Police Commissioner Dr Carl Williams will retire in the first week of next year with one major regret — that he was not able to totally burnish the image of the Jamaica Constabulary Force (JCF).
“Certainly I wanted to ensure that the force was so clean that everyone would respect the members and perhaps even come to love police officers. Right now I’m not convinced that that is the case,” Commissioner Williams admitted to the Jamaica Observer on Thursday after news of his early retirement decision was publicised. “We don’t have the full respect of the public because there are some members of the force who are still inclined to do the wrong things, to be unprofessional, so that is something that I wish we had done more.”
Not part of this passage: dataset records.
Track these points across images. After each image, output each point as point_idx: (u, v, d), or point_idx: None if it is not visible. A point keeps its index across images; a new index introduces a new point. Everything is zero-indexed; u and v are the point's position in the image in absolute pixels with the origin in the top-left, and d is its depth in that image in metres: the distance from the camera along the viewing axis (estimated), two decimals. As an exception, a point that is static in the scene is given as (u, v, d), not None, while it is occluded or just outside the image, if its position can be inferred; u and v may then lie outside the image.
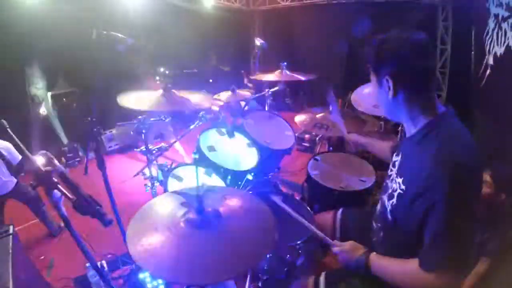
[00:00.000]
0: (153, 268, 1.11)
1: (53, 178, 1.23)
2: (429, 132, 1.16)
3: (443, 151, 1.07)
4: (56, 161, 1.26)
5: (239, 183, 2.44)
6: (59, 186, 1.24)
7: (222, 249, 1.21)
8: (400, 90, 1.18)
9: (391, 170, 1.38)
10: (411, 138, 1.26)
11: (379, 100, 1.30)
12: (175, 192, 1.50)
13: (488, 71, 2.83)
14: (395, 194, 1.24)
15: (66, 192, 1.23)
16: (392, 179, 1.31)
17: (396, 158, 1.37)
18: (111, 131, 5.38)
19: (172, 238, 1.22)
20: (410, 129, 1.27)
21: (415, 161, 1.16)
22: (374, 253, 1.33)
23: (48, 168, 1.23)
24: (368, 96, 2.93)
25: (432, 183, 1.05)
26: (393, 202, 1.26)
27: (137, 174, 2.22)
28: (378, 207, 1.45)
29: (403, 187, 1.20)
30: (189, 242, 1.22)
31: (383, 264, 1.27)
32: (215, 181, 2.23)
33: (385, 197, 1.34)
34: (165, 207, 1.40)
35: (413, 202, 1.13)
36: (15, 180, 3.00)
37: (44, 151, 1.29)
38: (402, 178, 1.22)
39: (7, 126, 1.83)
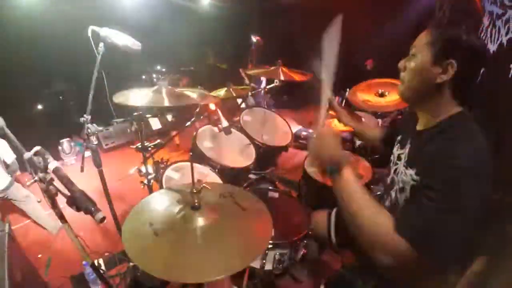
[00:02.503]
0: (148, 266, 1.10)
1: (48, 175, 1.22)
2: (447, 128, 1.13)
3: (464, 144, 1.05)
4: (50, 158, 1.26)
5: (236, 180, 2.44)
6: (54, 183, 1.23)
7: (218, 247, 1.20)
8: (454, 79, 1.12)
9: (396, 164, 1.34)
10: (427, 130, 1.22)
11: (413, 76, 1.21)
12: (170, 189, 1.49)
13: (482, 69, 2.84)
14: (408, 187, 1.18)
15: (61, 189, 1.23)
16: (399, 172, 1.27)
17: (402, 151, 1.33)
18: (108, 129, 5.37)
19: (167, 236, 1.22)
20: (425, 121, 1.23)
21: (430, 154, 1.10)
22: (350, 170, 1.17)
23: (44, 164, 1.23)
24: (363, 93, 2.93)
25: (441, 177, 1.01)
26: (406, 195, 1.20)
27: (133, 171, 2.21)
28: (386, 203, 1.38)
29: (416, 177, 1.13)
30: (185, 240, 1.21)
31: (354, 190, 1.12)
32: (212, 178, 2.23)
33: (393, 192, 1.29)
34: (160, 204, 1.39)
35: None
36: (9, 178, 2.99)
37: (38, 147, 1.28)
38: (415, 170, 1.15)
39: (4, 124, 1.81)
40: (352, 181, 1.13)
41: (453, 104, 1.16)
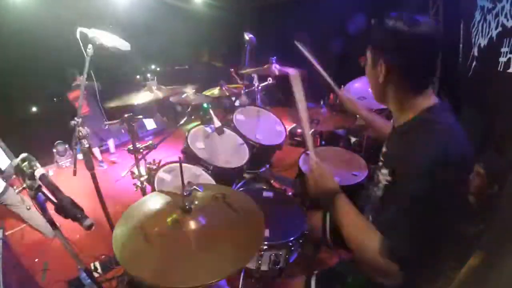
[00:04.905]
0: (139, 271, 1.09)
1: (36, 182, 1.21)
2: (417, 124, 1.13)
3: (432, 140, 1.05)
4: (38, 164, 1.24)
5: (230, 180, 2.42)
6: (43, 189, 1.21)
7: (211, 250, 1.18)
8: (392, 78, 1.15)
9: (380, 162, 1.35)
10: (398, 129, 1.24)
11: (369, 80, 1.28)
12: (161, 192, 1.48)
13: (474, 63, 2.85)
14: (381, 186, 1.23)
15: (49, 195, 1.21)
16: (379, 171, 1.30)
17: (384, 149, 1.35)
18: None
19: (159, 240, 1.20)
20: (398, 119, 1.24)
21: (401, 153, 1.13)
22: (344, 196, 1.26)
23: (31, 171, 1.21)
24: (358, 89, 2.91)
25: (414, 174, 1.03)
26: (381, 194, 1.24)
27: (126, 173, 2.19)
28: (370, 201, 1.42)
29: (389, 178, 1.18)
30: (177, 244, 1.20)
31: (349, 216, 1.21)
32: (205, 179, 2.21)
33: (375, 188, 1.33)
34: (151, 207, 1.38)
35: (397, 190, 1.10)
36: (3, 184, 2.97)
37: (25, 154, 1.26)
38: (388, 169, 1.20)
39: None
40: (342, 206, 1.22)
41: (417, 100, 1.17)
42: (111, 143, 5.20)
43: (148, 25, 5.80)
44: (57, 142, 5.03)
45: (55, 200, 1.15)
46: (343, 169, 2.50)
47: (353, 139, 3.40)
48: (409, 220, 1.02)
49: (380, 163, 1.33)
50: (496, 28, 2.44)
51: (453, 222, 1.09)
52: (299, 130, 4.91)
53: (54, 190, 1.14)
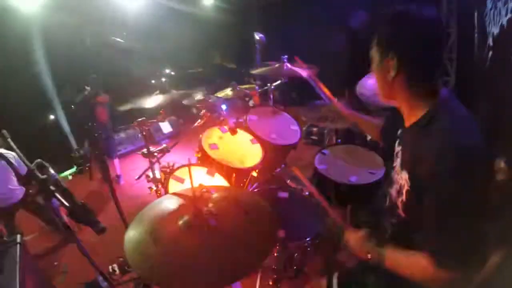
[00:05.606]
0: (151, 273, 1.07)
1: (50, 187, 1.21)
2: (431, 119, 1.09)
3: (447, 138, 1.00)
4: (51, 170, 1.25)
5: (244, 181, 2.40)
6: (56, 194, 1.22)
7: (223, 253, 1.17)
8: (402, 74, 1.10)
9: (395, 162, 1.31)
10: (411, 127, 1.19)
11: (376, 78, 1.23)
12: (174, 195, 1.46)
13: (490, 53, 2.75)
14: (404, 191, 1.17)
15: (63, 200, 1.21)
16: (397, 172, 1.25)
17: (399, 148, 1.30)
18: (119, 135, 5.41)
19: (171, 242, 1.19)
20: (410, 117, 1.19)
21: (418, 152, 1.09)
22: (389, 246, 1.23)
23: (45, 176, 1.22)
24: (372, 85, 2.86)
25: (437, 174, 0.98)
26: (402, 199, 1.19)
27: (139, 177, 2.20)
28: (387, 202, 1.37)
29: (409, 182, 1.13)
30: (189, 246, 1.18)
31: (398, 258, 1.17)
32: (219, 180, 2.19)
33: (393, 192, 1.27)
34: (164, 209, 1.37)
35: (422, 196, 1.05)
36: (23, 190, 3.02)
37: (39, 160, 1.27)
38: (408, 173, 1.14)
39: (8, 137, 1.82)
40: (391, 261, 1.17)
41: (429, 94, 1.12)
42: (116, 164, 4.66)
43: (160, 31, 5.84)
44: (75, 147, 5.12)
45: (68, 205, 1.16)
46: (360, 167, 2.44)
47: (369, 136, 3.33)
48: (449, 221, 0.99)
49: (396, 164, 1.29)
50: (506, 15, 2.34)
51: (482, 217, 1.04)
52: (314, 129, 4.86)
53: (67, 195, 1.15)
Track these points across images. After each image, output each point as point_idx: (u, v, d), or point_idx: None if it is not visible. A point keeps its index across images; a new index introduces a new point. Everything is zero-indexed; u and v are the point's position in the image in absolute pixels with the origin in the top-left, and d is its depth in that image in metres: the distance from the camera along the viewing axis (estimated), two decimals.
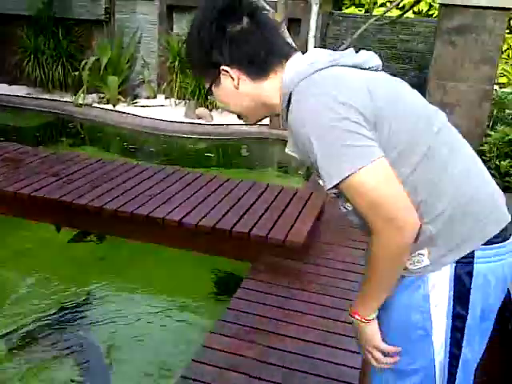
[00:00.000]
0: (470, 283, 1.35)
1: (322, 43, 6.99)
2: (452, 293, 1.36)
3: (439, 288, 1.37)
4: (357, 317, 1.44)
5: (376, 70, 1.43)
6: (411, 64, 7.02)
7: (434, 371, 1.43)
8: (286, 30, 4.53)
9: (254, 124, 1.59)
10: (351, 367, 2.54)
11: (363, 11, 8.77)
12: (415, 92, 1.45)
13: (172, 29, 8.49)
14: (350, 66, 1.37)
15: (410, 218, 1.26)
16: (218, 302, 3.58)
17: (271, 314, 2.97)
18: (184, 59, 7.81)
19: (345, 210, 1.43)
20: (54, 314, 3.40)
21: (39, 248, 4.20)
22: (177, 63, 7.90)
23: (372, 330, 1.44)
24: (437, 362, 1.42)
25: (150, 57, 8.53)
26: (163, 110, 7.82)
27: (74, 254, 4.15)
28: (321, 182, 1.37)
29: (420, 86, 6.48)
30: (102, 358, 3.03)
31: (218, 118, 7.44)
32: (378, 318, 1.46)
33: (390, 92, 1.37)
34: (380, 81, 1.39)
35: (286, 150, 1.49)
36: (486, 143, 4.91)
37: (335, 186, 1.28)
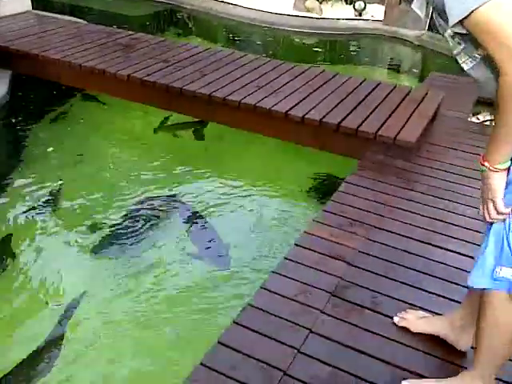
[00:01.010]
0: None
1: None
2: None
3: None
4: (486, 164, 1.43)
5: None
6: None
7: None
8: None
9: None
10: (453, 267, 2.50)
11: None
12: None
13: None
14: None
15: None
16: (319, 198, 3.59)
17: (374, 209, 2.93)
18: None
19: (471, 64, 1.41)
20: (164, 193, 3.61)
21: (148, 133, 4.40)
22: None
23: (497, 181, 1.43)
24: None
25: None
26: (271, 2, 7.54)
27: (180, 142, 4.31)
28: (447, 32, 1.39)
29: None
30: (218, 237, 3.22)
31: (328, 11, 7.07)
32: None
33: None
34: None
35: (412, 5, 1.51)
36: None
37: (461, 23, 1.27)
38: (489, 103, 4.20)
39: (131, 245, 3.12)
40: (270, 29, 6.95)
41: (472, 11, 1.23)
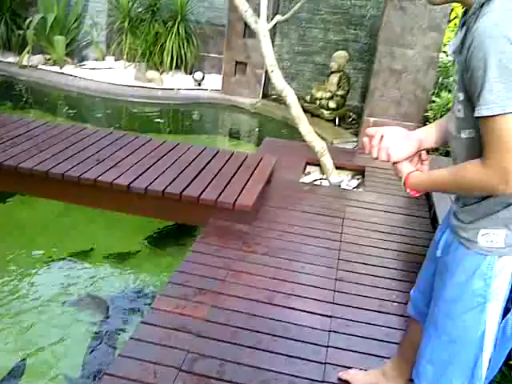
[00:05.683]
0: None
1: (276, 2, 6.90)
2: None
3: (505, 264, 1.46)
4: (407, 190, 1.61)
5: None
6: (362, 30, 7.05)
7: (482, 340, 1.52)
8: None
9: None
10: (298, 324, 2.67)
11: None
12: None
13: None
14: None
15: None
16: (165, 267, 3.62)
17: (220, 275, 3.04)
18: (134, 19, 7.59)
19: (463, 136, 1.45)
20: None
21: None
22: (127, 24, 7.66)
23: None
24: (487, 330, 1.51)
25: (98, 17, 8.22)
26: (112, 73, 7.61)
27: (16, 219, 4.09)
28: (460, 111, 1.41)
29: (370, 51, 6.55)
30: None
31: (169, 81, 7.32)
32: (442, 280, 1.60)
33: None
34: None
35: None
36: (431, 109, 5.05)
37: (488, 116, 1.26)
38: (317, 164, 4.64)
39: None
40: (112, 100, 6.96)
41: (505, 113, 1.23)
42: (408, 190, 1.62)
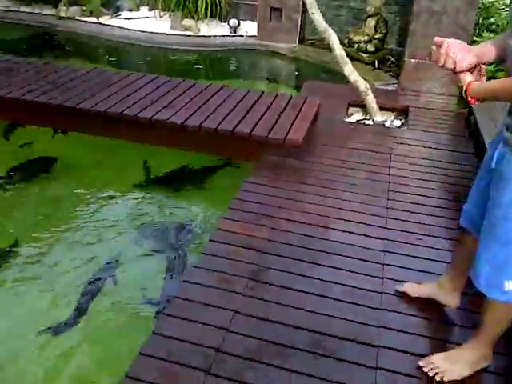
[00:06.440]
0: None
1: None
2: None
3: None
4: (468, 97, 1.77)
5: None
6: None
7: None
8: None
9: None
10: (354, 245, 2.86)
11: None
12: None
13: None
14: None
15: None
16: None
17: (275, 202, 3.23)
18: None
19: None
20: None
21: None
22: None
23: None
24: None
25: None
26: (148, 22, 7.68)
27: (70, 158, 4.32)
28: None
29: None
30: None
31: (205, 29, 7.37)
32: (498, 188, 1.78)
33: None
34: None
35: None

Since taking office in September 2014, Dr Williams has given serious attention to purging the constabulary of corruption. In April this year, for instance, the JCF introduced polygraph screening for recruits as part of its strategy to prevent corrupt or tainted individuals from joining its ranks.
The initiative, implemented with the help of the United States Embassy, proved effective as the commissioner reported that by mid-August US polygraphers had already examined 191 potential recruits, of which 103 were found suitable for enlistment in the JCF.
“There were significant doubts about the other 88 that made them unsuitable to become members of the JCF,” he said on August 25 during the launch of a project, under which cops will be outfitted with body cameras.
The acquisition of that technology has been welcomed by law enforcement agencies in a number of jurisdictions as a means of reducing police abuse, as well as protecting cops from accusations of excessive force.